Reputation: 3754
Let's say I have a list like this:
rows=[['a1','a3','a5','a7'], ['a2','a4','a6','a8']]
And I want to create new list from this, so it would look like this:
['a','1','a','2','a','3'....]
and so on until 'a8' in this order, but I don't want to sort the list in any way.
My point is I want to append the values in such a way that it appends first item from first list in rows, then it appends the first item from the second list, and then goes back to the second item from the first list, and so on.
How can I do that?
Upvotes: 0
Views: 137
Reputation: 78556
You can use zip
, and then join and unwrap the items with a nested for in a list comprehension:
>>> [x for i, j in zip(*rows) for x in i+j]
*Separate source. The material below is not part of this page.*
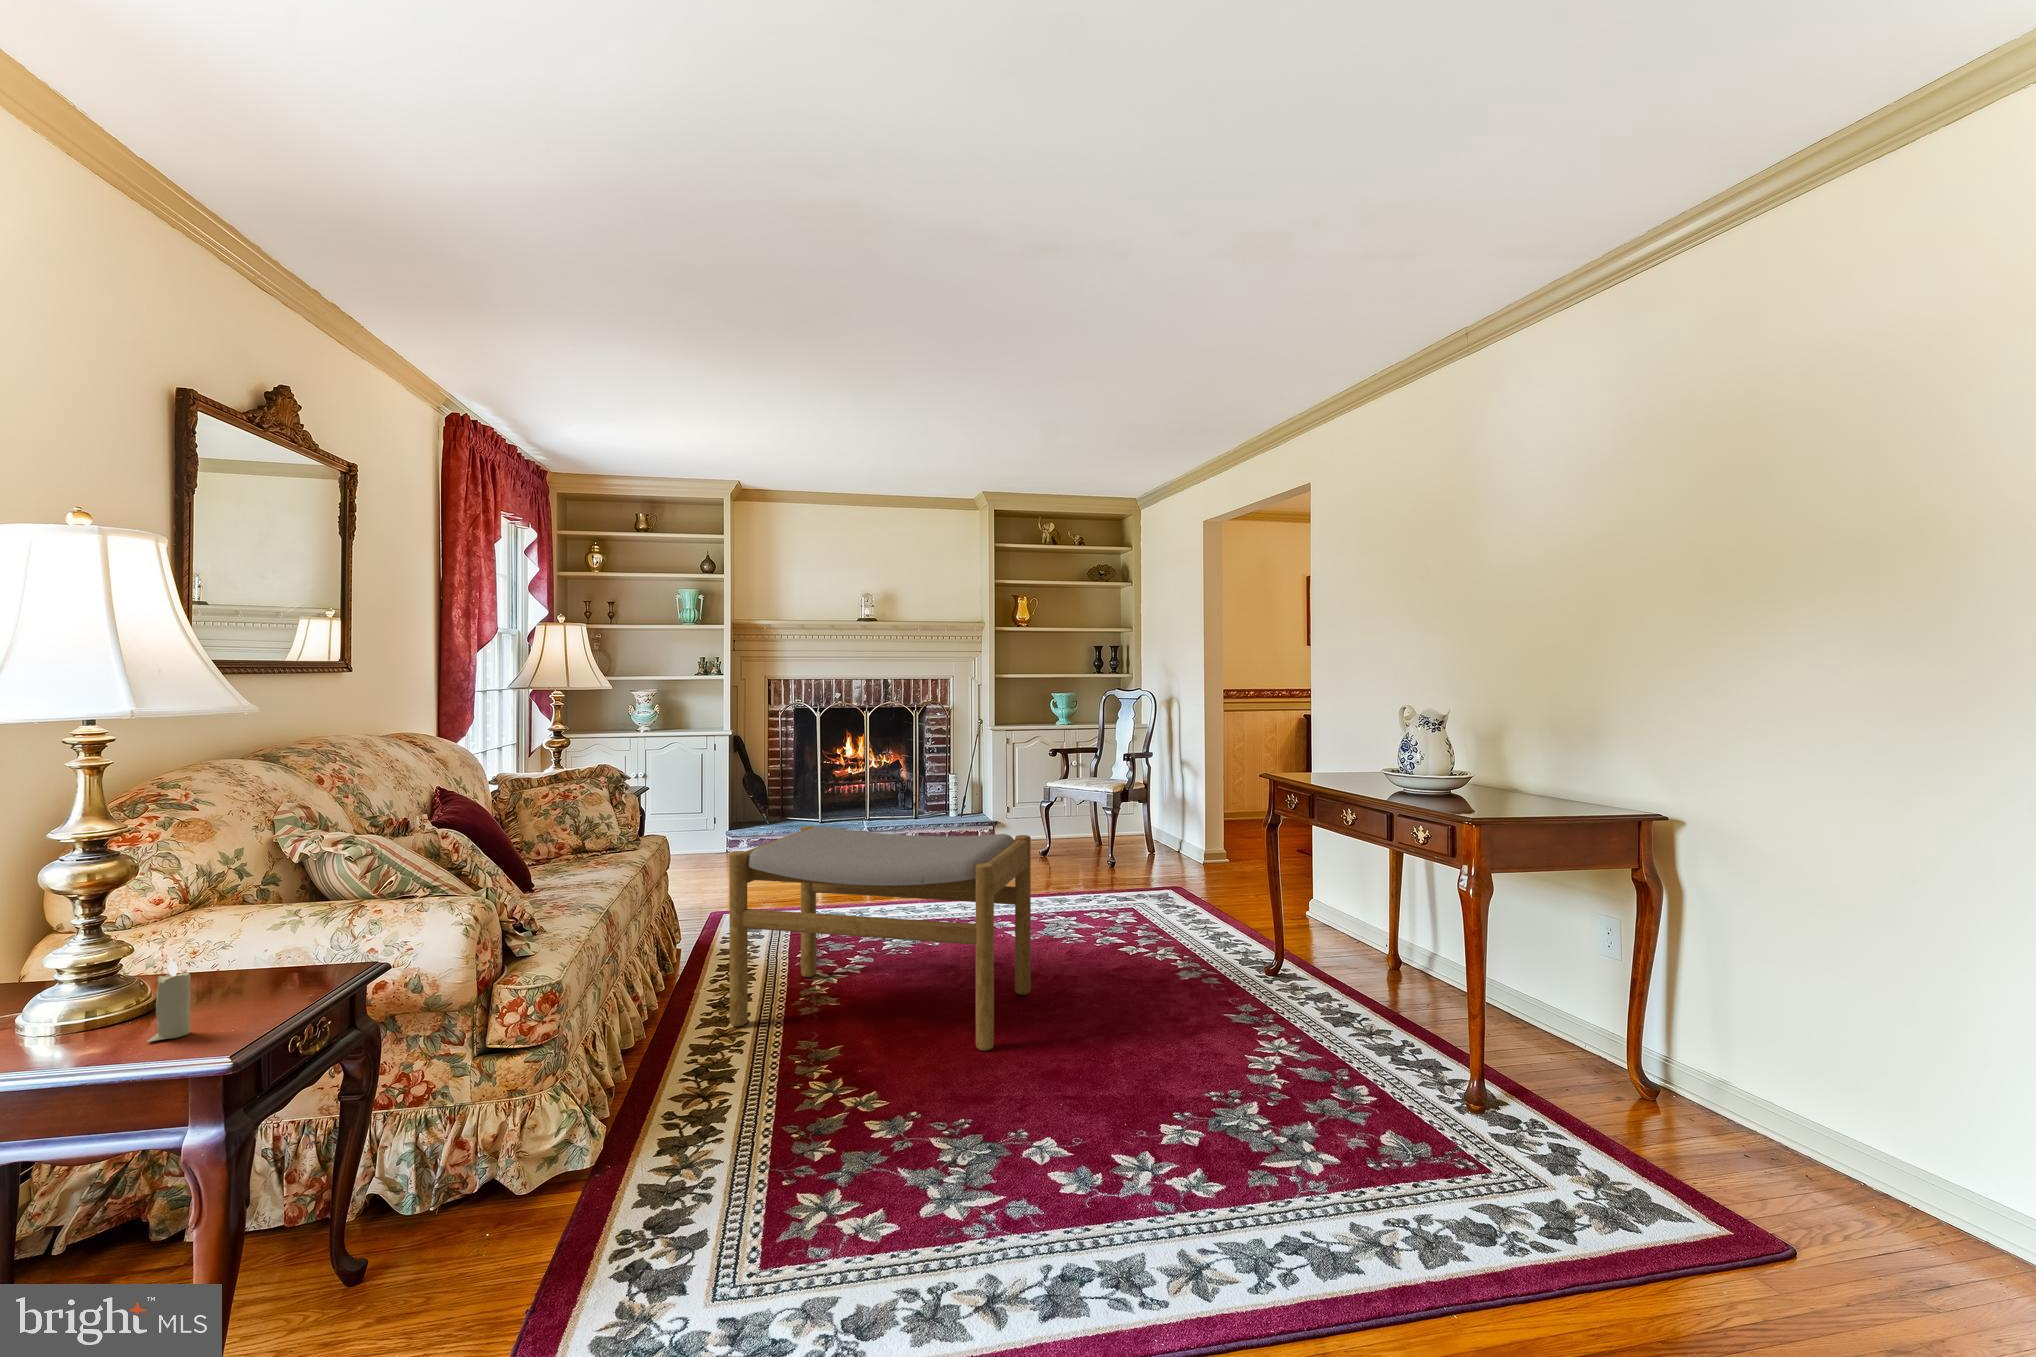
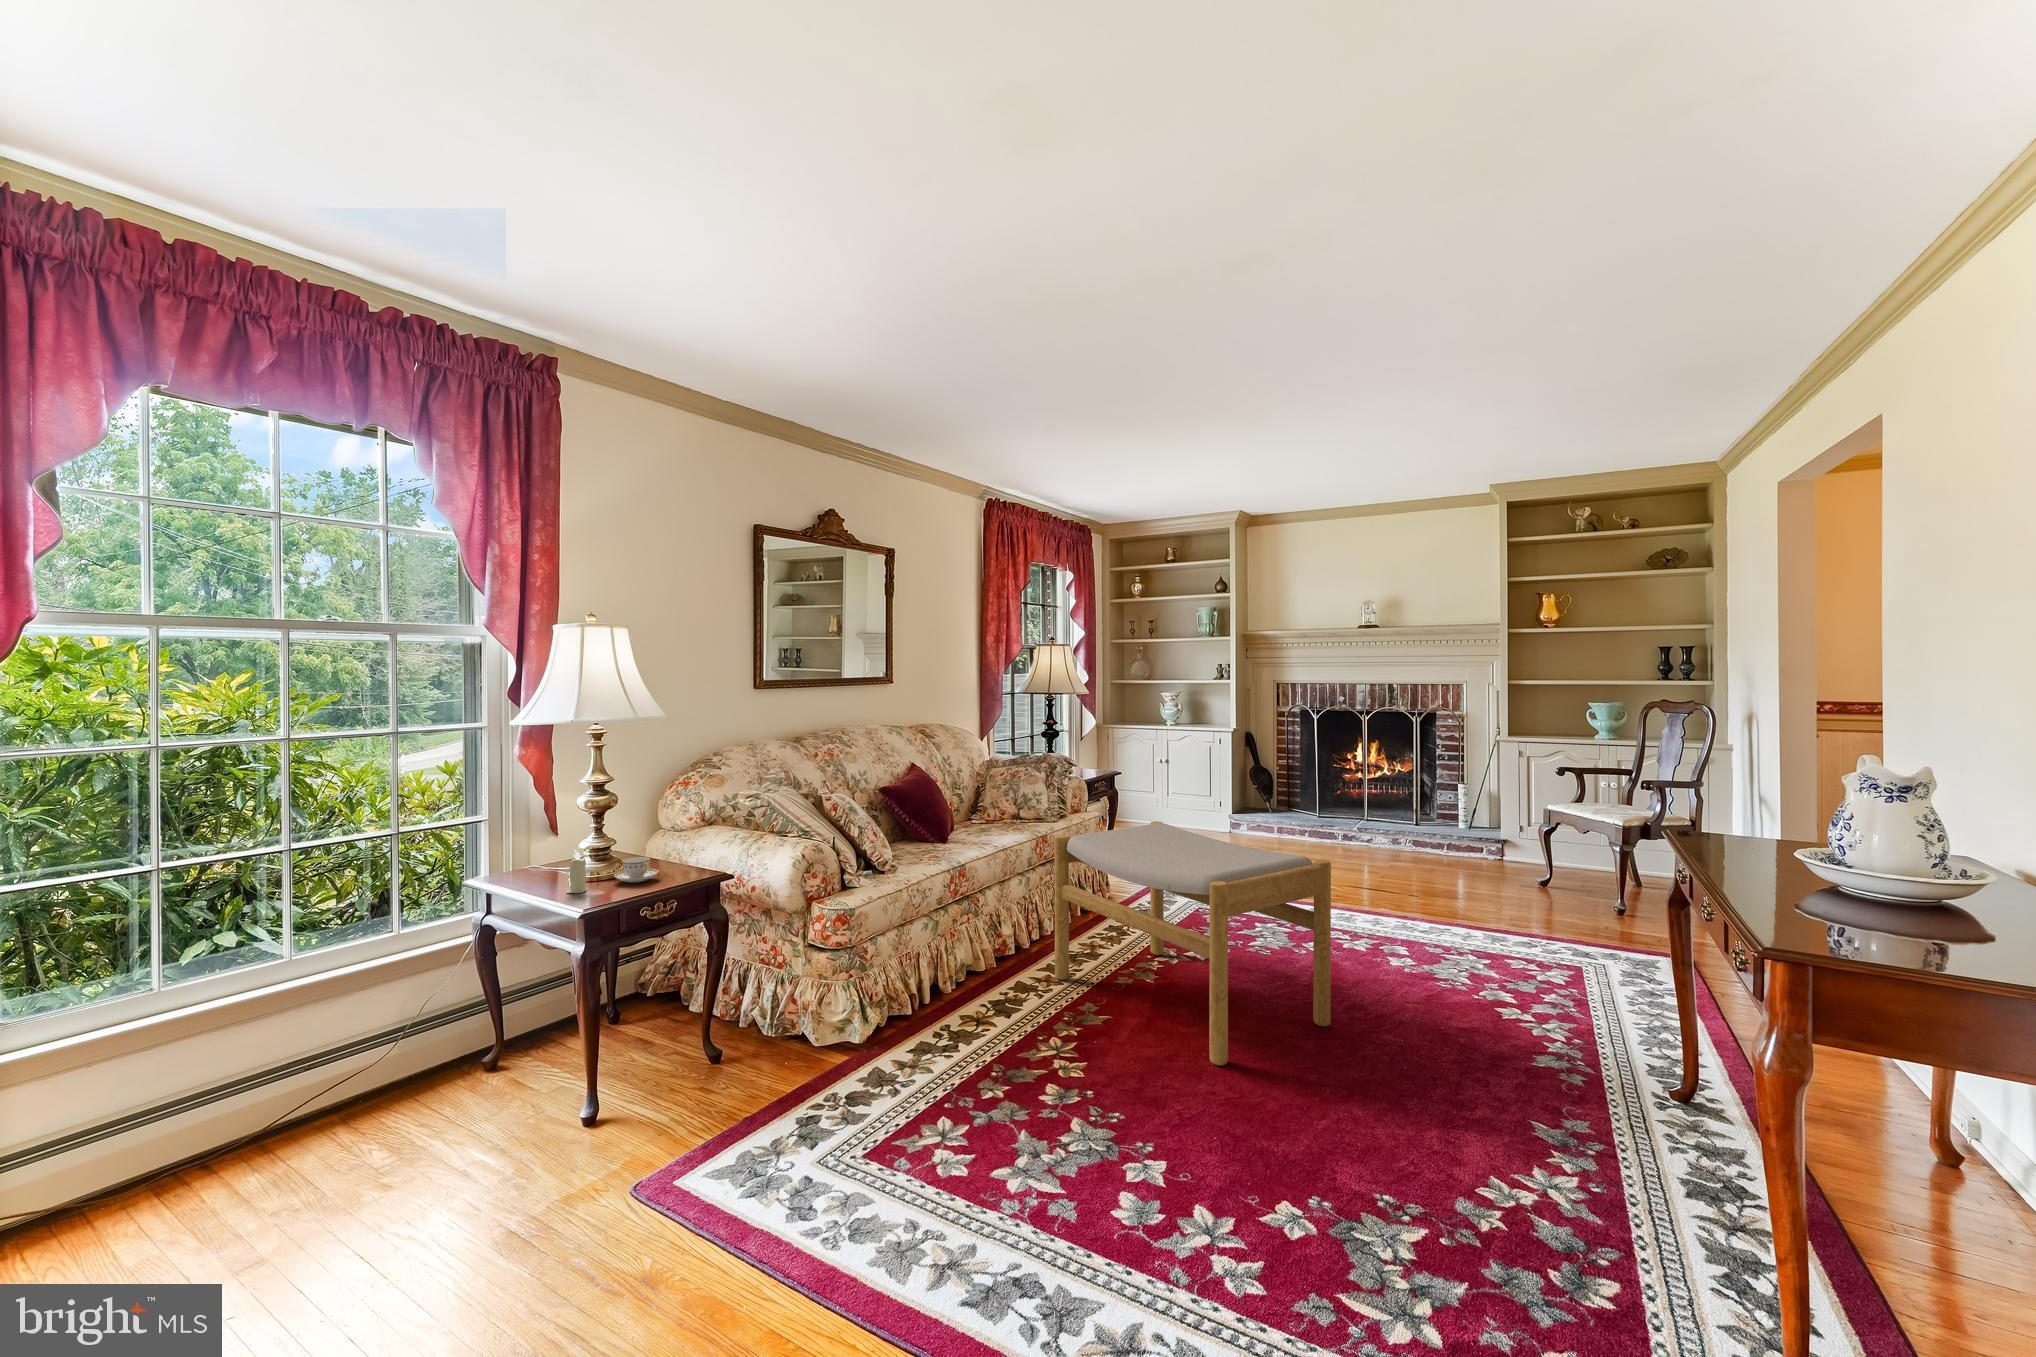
teacup: none [210,955,302,1003] -> present [614,857,659,883]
['a', '1', 'a', '2', 'a', '3', 'a', '4', 'a', '5', 'a', '6', 'a', '7', 'a', '8']
You can handle lists with varying number of sublists if you collect all the items from zip
in a tuple and then use str.join
:
>>> [x for i in zip(*rows) for x in ''.join(i)]
['a', '1', 'a', '2', 'a', '3', 'a', '4', 'a', '5', 'a', '6', 'a', '7', 'a', '8']
Upvotes: 3
Reputation: 77847
Use a list comprehension with a nested iteration:
merged = [rows[i][j] for j in len(rows) for i in len(rows[0]]
From there, I expect that you can re-cast your two-character list into the sequence of characters you want.